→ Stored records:
*** Block opens ***

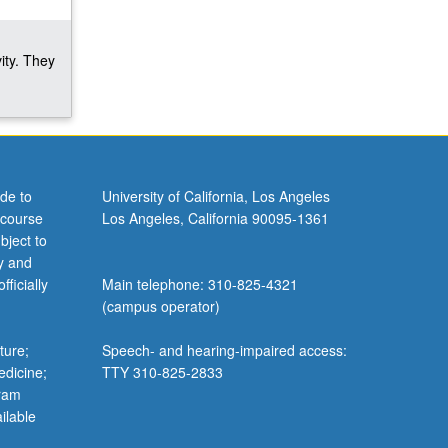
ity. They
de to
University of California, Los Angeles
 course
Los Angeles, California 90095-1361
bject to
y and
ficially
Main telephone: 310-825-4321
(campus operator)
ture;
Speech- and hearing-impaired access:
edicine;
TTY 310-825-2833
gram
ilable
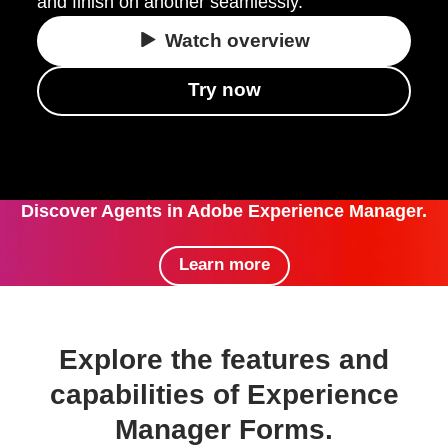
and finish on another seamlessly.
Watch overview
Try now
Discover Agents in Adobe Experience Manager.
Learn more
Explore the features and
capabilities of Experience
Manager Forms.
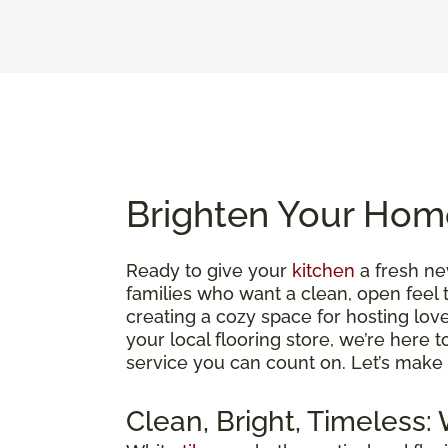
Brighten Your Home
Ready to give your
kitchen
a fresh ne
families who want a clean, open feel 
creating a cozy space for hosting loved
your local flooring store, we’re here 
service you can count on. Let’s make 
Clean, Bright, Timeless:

*** Block closes ***

→ Your objective: Word for word, repeat the line holding "creating a cozy space for hosting loved" and all lines after it through the end of the entries above.

→ Your solution:
creating a cozy space for hosting loved
your local flooring store, we’re here 
service you can count on. Let’s make 
Clean, Bright, Timeless:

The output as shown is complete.